Inda semakin ketakutan, dadanya mulai berdegup cepat, jantungnya memompa tidak beraturan. Ia terus mengotak-atik ponselnya, karena ia lupa menaruh file tersebut di mana.

“Mana file fotonya?” pinta petugas berbadan tegap tinggi tersebut.

Pas berbarengan dengan pertanyaan tersebut Inda mendapatkan foto tasdiknya.

“I-ini pak!” jawab Inda tergugup sambil menyodorkan Iphonenya.

Helaan nafas panjang keluar dari mulut mungilnya, akhirnya ia terlepas dari ketegangan yang membuatnya masih bergetar sambil berjalan.

Diliriklah jam tangan yang melingkar di pergelangan tangannya. Kurang dari 15 menit lagi pintu pesawat akan ditutup.

‘Oh Allah... Tolonglah aku,' desisnya lirih sambil terus berlari kecil.

Lorong demi lorong sudah terlewati, chek in terakhir pun sudah ia labuhi. Akhirnya pintu pesawat itu ada di hadapannya, hanya beberapa orang yang belum masuk, termasuk dirinya dan orang-orang yang mengantri di belakangnya.

Penumpang telah memenuhi kursi-kursi pesawat, begitu juga dengan sahabatnya Rena yang sudah menunggu di sana sejak setengah jam lalu. Ia berjalan menghampiri kursi kosong di samping sahabatnya.

“Nda... Kenapa lama banget siiih! Pesawat sebentar lagi takeoff tau!” keluh temannya yang sudah duduk rapih di sana.

“Huuufff... Parah banget si emang kali ini,” Ia menghela nafas panjang sambil menaruh koper di  kabin pesawat.

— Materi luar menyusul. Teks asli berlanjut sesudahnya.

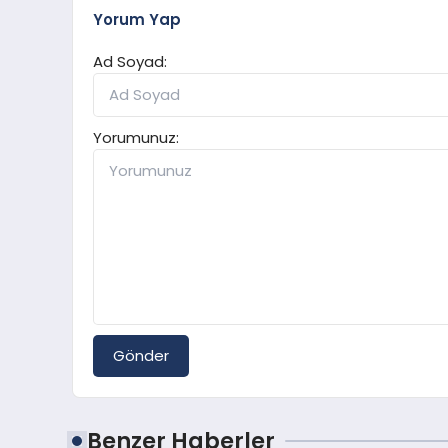
Yorum Yap
Ad Soyad:
Yorumunuz:
Gönder
Benzer Haberler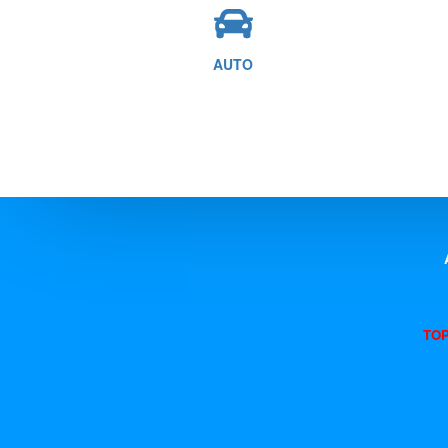
AUTO
TOP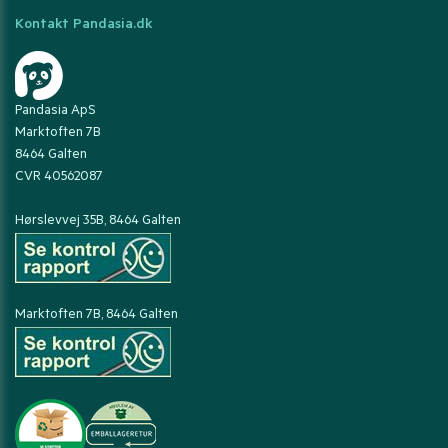
Kontakt Pandasia.dk
Pandasia ApS
Marktoften 7B
8464 Galten
CVR 40562087
Hørslevvej 35B, 8464 Galten
Marktoften 7B, 8464 Galten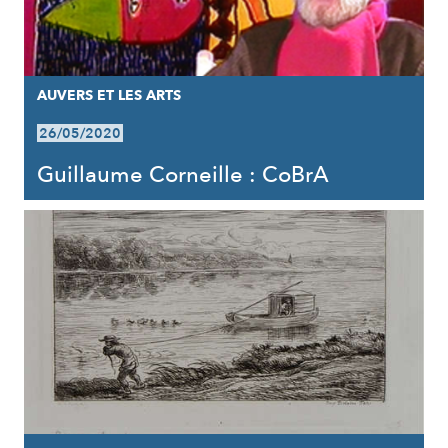
AUVERS ET LES ARTS
26/05/2020
Guillaume Corneille : CoBrA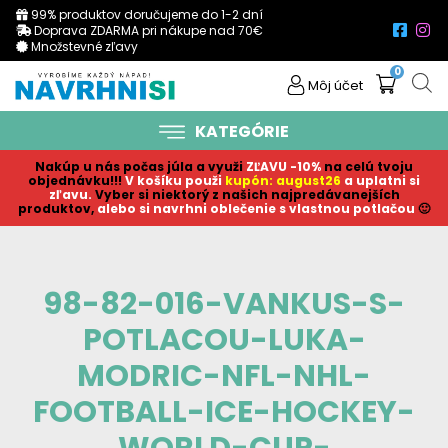
99% produktov doručujeme do 1-2 dní
Doprava ZDARMA pri nákupe nad 70€
Množstevné zľavy
0
Môj účet
KATEGÓRIE
Nakúp u nás počas júla a využi
ZĽAVU -10%
na celú tvoju
objednávku!!!
V košíku p
ouži
kupón: august26
a uplatni si
zľavu.
Vyber si niektorý z našich najpredávanejších
produktov,
alebo si navrhni oblečenie s vlastnou potlačou
🙂
98-82-016-VANKUS-S-
POTLACOU-LUKA-
MODRIC-NFL-NHL-
FOOTBALL-ICE-HOCKEY-
WORLD-CUP-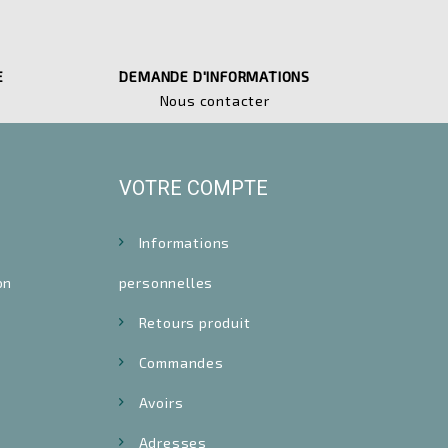
E
DEMANDE D'INFORMATIONS
Nous contacter
VOTRE COMPTE
Informations
on
personnelles
Retours produit
Commandes
Avoirs
Adresses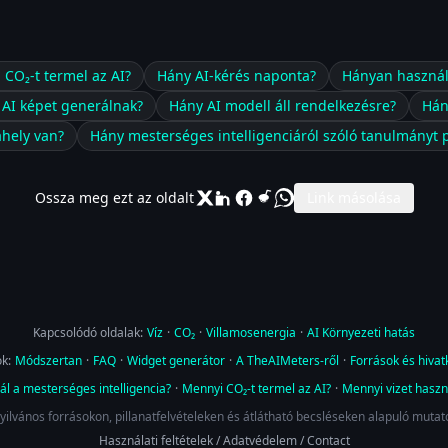
CO₂-t termel az AI?
Hány AI-kérés naponta?
Hányan használ
AI képet generálnak?
Hány AI modell áll rendelkezésre?
Hán
hely van?
Hány mesterséges intelligenciáról szóló tanulmányt 
Ossza meg ezt az oldalt
Link másolása
Kapcsolódó oldalak:
Víz
·
CO₂
·
Villamosenergia
·
AI Környezeti hatás
k:
Módszertan
·
FAQ
·
Widget generátor
·
A TheAIMeters-ről
·
Források és hiva
l a mesterséges intelligencia?
·
Mennyi CO₂-t termel az AI?
·
Mennyi vizet haszn
yilvános forrásokon, pillanatfelvételeken és átlátható becsléseken alapuló mutat
Használati feltételek
/
Adatvédelem
/
Contact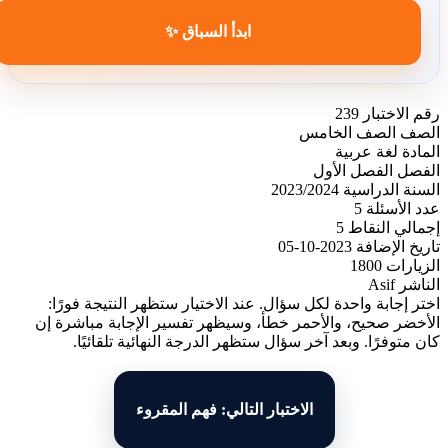
ابدأ السباق ✨
رقم الاختبار
239
الصف
الصف الخامس
المادة
لغة عربية
الفصل
الفصل الأول
السنة الدراسية
2023/2024
عدد الأسئلة
5
إجمالي النقاط
5
تاريخ الإضافة
2023-10-05
الزيارات
1800
الناشر
Asif
اختر إجابة واحدة لكل سؤال. عند الاختيار ستظهر النتيجة فورًا:
الأخضر صحيح، والأحمر خطأ، وسيظهر تفسير الإجابة مباشرة إن
كان متوفرًا. وبعد آخر سؤال ستظهر الدرجة النهائية تلقائيًا.
الاختبار التالي: فهم المقروء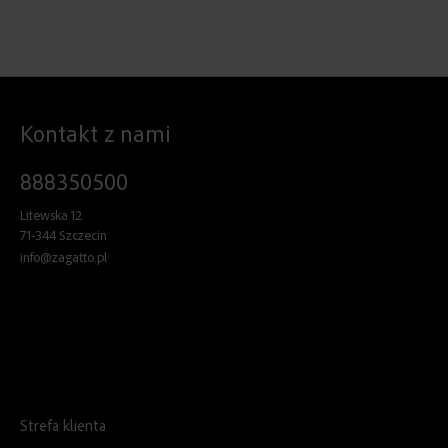
Kontakt z nami
888350500
Litewska 12
71-344 Szczecin
info@zagatto.pl
Strefa klienta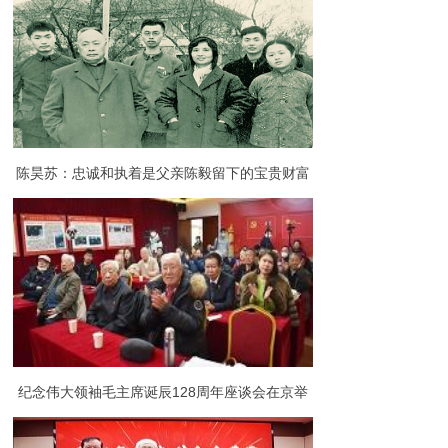
92岁
陈昊苏：忠诚和执着是父亲陈毅留下的宝贵财富
纪念伟大领袖毛主席诞辰128周年座谈会在京举
行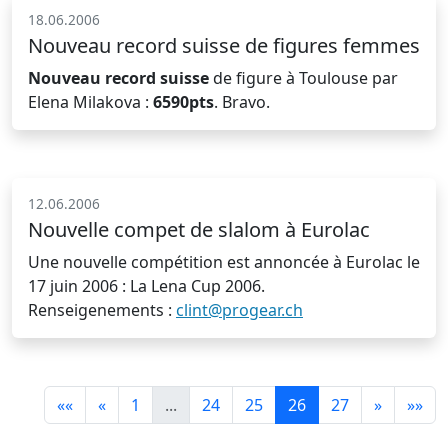
18.06.2006
Nouveau record suisse de figures femmes
Nouveau record suisse
de figure à Toulouse par
Elena Milakova :
6590pts
. Bravo.
12.06.2006
Nouvelle compet de slalom à Eurolac
Une nouvelle compétition est annoncée à Eurolac le
17 juin 2006 : La Lena Cup 2006.
Renseigenements :
clint@progear.ch
««
«
1
...
24
25
26
27
»
»»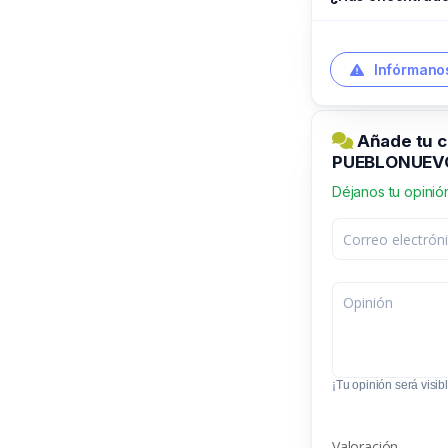
Infórmanos
Añade tu 
PUEBLONUEV
Déjanos tu opinió
¡Tu opinión será visibl
Valoración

Kemudian ia menceritakan beberapa gangguan yang terjadi barusan.

13 jam lamanya mereka berada di atas awan, akhirnya burung besi raksasa itu akan landing tepat pada malam hari.

Pemandangan yang menakjubkan yang selalu disuguhkan oleh kota Cairo. Bangunan kotak yang dikhiasi pernik lampu terlihat dari ketinggian, bak ratusan kunang-kunang yang terhempas oleh angin lalu berhambur, beterbangan, mengerlipkan titik sinar yang mereka miliki. Sungguh sempurna.